Sabah Al Ahmad Sea City is a new settlement being built in the south of Kuwait, close to the border with Saudi Arabia. Constructed on what was formerly a salt marsh, the project features a network of tidal gates and inlets that bring the waters of the Persian Gulf 9 km inland. Fresh water from desalination plants arrives in the city via pipeline. To provide drinking water for a projected 250,000 residents, the water is then stored in 17 water towers before being distributed to customers. The giant water towers create a striking landmark in the flat landscape of Sabah Al Ahmad Sea City.
Kuwait’s Ministry of Electricity and Water (MEW) was looking for a solution that provides utmost reliability in the water supply. As a result, they decided to install electric actuators from AUMA in combination with SIMA master stations. AUMA had supplied more than 1,000 actuators to MEW for various water projects over the last five years.

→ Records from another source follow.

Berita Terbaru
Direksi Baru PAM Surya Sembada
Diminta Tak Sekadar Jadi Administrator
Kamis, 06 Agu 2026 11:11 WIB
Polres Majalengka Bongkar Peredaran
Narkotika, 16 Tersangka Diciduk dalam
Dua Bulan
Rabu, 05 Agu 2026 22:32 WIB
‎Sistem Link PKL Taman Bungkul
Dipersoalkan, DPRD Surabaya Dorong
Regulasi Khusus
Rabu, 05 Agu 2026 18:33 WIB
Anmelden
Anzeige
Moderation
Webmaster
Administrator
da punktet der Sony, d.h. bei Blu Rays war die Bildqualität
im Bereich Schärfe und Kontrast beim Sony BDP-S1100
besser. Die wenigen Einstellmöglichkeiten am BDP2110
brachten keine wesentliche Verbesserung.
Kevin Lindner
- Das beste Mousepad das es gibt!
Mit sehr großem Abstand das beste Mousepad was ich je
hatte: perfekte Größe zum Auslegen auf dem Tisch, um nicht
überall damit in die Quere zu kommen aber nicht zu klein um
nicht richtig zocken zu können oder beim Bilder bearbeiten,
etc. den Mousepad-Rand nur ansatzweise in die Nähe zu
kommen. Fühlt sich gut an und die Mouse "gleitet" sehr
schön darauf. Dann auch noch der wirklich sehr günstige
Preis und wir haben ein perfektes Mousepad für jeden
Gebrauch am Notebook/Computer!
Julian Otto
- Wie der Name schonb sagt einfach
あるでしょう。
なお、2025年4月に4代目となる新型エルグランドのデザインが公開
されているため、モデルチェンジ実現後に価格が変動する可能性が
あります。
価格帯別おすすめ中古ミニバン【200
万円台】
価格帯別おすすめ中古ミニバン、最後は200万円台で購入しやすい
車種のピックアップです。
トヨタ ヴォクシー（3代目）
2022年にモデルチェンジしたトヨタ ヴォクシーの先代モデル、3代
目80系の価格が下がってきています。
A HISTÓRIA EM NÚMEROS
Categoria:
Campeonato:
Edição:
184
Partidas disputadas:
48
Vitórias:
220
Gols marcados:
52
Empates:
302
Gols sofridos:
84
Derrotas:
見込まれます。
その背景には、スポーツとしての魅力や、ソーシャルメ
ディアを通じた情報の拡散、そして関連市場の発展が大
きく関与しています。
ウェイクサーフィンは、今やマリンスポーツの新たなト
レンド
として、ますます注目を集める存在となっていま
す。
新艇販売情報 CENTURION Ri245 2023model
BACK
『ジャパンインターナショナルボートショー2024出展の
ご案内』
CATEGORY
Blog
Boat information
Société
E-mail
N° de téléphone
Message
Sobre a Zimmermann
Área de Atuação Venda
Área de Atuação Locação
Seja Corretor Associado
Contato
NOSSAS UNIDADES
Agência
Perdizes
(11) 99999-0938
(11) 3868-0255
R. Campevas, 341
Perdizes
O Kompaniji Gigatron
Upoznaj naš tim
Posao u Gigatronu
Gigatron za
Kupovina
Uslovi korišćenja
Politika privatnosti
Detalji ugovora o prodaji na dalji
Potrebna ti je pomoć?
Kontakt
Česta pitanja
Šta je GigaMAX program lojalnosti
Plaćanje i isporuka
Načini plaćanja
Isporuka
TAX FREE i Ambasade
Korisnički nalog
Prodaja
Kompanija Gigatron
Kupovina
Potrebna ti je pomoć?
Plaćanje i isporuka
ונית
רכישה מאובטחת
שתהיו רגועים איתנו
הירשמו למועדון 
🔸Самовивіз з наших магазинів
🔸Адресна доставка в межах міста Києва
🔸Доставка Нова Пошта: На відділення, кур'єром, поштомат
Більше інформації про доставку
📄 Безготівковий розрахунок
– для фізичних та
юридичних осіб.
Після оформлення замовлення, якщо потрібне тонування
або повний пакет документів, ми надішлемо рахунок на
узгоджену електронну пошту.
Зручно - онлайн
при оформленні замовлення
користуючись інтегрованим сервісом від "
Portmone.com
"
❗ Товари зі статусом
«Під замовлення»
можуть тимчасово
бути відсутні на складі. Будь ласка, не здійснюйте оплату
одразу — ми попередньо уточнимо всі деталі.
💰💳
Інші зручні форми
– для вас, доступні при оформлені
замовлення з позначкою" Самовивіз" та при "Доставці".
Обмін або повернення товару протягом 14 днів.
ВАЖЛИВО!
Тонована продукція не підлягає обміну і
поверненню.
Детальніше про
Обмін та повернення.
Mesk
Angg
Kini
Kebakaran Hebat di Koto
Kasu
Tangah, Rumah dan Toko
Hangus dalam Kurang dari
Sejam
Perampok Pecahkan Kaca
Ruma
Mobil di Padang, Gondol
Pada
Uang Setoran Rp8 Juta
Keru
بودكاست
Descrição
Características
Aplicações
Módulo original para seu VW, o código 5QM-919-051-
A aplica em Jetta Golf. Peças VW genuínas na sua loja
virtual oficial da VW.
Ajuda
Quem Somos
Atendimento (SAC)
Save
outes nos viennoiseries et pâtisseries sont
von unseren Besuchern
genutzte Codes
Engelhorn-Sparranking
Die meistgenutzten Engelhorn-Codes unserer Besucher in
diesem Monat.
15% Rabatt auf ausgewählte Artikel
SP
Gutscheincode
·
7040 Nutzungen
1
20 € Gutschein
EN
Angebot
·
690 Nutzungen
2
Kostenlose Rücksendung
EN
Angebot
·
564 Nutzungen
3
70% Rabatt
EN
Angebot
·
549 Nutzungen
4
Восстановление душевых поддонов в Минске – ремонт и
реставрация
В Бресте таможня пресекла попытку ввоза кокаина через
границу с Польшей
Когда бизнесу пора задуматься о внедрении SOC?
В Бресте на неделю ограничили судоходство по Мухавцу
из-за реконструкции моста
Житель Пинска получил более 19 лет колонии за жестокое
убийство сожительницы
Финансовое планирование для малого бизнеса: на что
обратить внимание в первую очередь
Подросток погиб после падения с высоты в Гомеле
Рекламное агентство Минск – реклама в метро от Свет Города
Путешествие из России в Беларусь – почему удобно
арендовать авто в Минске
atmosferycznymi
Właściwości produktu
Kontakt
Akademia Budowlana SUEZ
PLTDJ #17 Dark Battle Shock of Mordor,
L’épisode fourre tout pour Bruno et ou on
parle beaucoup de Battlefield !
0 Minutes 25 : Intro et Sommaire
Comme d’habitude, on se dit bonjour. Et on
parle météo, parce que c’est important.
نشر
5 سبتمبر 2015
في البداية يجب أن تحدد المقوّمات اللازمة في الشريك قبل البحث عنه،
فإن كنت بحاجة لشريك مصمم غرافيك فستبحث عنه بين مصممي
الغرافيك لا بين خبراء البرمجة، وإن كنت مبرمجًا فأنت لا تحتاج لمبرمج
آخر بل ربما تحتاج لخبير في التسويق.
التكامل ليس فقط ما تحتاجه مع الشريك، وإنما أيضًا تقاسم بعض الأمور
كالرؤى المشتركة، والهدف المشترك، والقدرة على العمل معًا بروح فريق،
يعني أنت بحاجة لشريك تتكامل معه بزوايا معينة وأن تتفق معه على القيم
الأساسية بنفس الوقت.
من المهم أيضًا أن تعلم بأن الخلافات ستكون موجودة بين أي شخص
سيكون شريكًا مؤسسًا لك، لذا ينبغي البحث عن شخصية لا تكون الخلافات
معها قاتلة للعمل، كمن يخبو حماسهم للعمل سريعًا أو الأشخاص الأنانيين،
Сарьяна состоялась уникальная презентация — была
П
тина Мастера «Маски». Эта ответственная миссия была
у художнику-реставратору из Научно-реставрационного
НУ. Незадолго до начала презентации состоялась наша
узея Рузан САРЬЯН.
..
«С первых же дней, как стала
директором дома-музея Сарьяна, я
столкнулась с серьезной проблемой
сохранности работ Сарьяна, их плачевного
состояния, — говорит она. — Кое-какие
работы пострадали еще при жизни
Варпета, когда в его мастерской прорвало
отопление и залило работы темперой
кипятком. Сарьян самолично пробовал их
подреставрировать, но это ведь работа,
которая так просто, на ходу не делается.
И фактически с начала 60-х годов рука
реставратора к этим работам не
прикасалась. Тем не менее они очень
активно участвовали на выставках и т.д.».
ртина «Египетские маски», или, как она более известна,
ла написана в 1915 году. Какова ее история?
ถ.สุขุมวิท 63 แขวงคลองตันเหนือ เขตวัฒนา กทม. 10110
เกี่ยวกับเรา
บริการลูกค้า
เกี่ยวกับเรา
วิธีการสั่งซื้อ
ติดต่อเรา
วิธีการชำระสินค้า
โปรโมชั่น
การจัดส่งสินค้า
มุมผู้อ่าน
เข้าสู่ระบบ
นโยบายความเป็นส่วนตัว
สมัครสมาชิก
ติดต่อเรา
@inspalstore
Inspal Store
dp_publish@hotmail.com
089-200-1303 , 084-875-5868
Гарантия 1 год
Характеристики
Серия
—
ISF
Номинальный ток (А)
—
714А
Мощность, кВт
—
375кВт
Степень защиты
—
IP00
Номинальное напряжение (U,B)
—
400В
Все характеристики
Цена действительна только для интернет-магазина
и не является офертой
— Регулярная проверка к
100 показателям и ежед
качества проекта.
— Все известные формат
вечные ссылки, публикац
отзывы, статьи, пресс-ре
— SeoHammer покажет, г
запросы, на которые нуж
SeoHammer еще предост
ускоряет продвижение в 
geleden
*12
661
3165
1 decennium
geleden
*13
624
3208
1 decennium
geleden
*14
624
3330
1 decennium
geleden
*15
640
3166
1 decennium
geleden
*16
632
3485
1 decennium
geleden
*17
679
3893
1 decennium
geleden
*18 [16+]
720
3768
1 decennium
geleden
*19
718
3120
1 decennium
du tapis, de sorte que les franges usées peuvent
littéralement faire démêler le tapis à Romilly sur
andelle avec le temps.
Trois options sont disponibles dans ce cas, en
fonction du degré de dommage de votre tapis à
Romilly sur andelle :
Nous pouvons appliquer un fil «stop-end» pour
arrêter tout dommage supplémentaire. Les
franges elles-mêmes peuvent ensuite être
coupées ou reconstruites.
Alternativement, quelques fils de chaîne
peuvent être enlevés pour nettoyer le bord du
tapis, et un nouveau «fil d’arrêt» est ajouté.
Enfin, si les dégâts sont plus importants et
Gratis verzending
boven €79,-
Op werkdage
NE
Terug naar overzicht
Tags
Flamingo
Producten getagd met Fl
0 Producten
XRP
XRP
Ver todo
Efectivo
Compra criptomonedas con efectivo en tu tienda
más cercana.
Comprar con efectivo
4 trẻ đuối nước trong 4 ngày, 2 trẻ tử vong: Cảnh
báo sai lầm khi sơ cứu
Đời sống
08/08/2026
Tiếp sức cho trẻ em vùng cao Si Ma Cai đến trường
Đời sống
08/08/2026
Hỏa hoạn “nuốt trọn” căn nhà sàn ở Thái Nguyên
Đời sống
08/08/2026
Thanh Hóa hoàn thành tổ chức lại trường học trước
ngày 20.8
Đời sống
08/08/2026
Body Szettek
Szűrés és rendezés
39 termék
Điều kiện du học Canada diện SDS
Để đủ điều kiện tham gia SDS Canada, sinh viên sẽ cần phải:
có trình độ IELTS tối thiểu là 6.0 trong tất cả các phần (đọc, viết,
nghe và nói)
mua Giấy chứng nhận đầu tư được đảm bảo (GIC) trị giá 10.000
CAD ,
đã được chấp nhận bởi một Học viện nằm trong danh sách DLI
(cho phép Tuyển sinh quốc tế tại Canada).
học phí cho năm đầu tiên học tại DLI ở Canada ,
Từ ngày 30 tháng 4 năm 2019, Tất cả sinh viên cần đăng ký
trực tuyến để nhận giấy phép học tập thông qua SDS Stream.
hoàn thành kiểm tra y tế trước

SIMA master stations provide redundancy
SIMA master stations are generally used to create autonomous networks of actuators, simplifying commissioning and diagnostics, and reducing the links to plant-level control systems. In this specific project, they are used as a back-up control system for the plant’s DCS. In normal operation, the actuators are directly controlled by the DCS in the plant’s control room. If there is a failure of the DCS, however, a fibre optic switch allows the SIMA master stations to take over control of the actuators, thus ensuring an uninterrupted drinking water supply to the inhabitants of Sabah Al Ahmad Sea City.
In normal operation, the DCS controls the actuators via one of two fibre optic switches on the ring. The other switch provides a straight-through optical path, but instantly connects the SIMA master station to the ring if the DCS should fail.
Optical fibre ring networks
The actuator controls communicate using the Profibus DP protocol running over four optical fibre rings. Each ring also connects to the DCS and one of the SIMA master stations via a pair of special fibre optic switches. Either the DCS or the SIMA master station is active at any one time; without a control signal (or in the event of a power failure) the switch linked to the other control device simply provides a straight-through path for the optical signal. This arrangement is a simple and reliable way to swap control duties between the DCS and the SIMA master stations.
Optical fibre cables provide enhanced data transmission security especially over long distances, thanks to their very low attenuation of light. Installation proved to be hassle-free, since the fibre optic module that converts actuator-internal electrical signals into optical signals is integrated directly within the actuator controls. The availability of the Profibus DP ring is monitored continuously, and any interruptions on the optical fibres are signaled immediately, thus further enhancing communication security.
Turnkey system from AUMA
Each pair of SIMA master stations has a cabinet designed and built specifically for this project. AUMA also supplied the optical fibre hardware (fibre optic interfaces, splice boxes, optical bypasses, switches, patch cables, and Profibus couplers).
Commissioning provided a good workout for AUMA’s service engineers, reports Joel Lusing of AUMA Middle East. Most of the actuators are installed either in underground chambers or on top of the water towers. During the physical part of the commissioning process, the service engineers needed to climb down into each of the chambers and climb up each of the towers.
Neither the actuators nor the DCS Profibus interface need to be modified, and the extra equipment is limited to just the two fibre optic switches and their power supplies.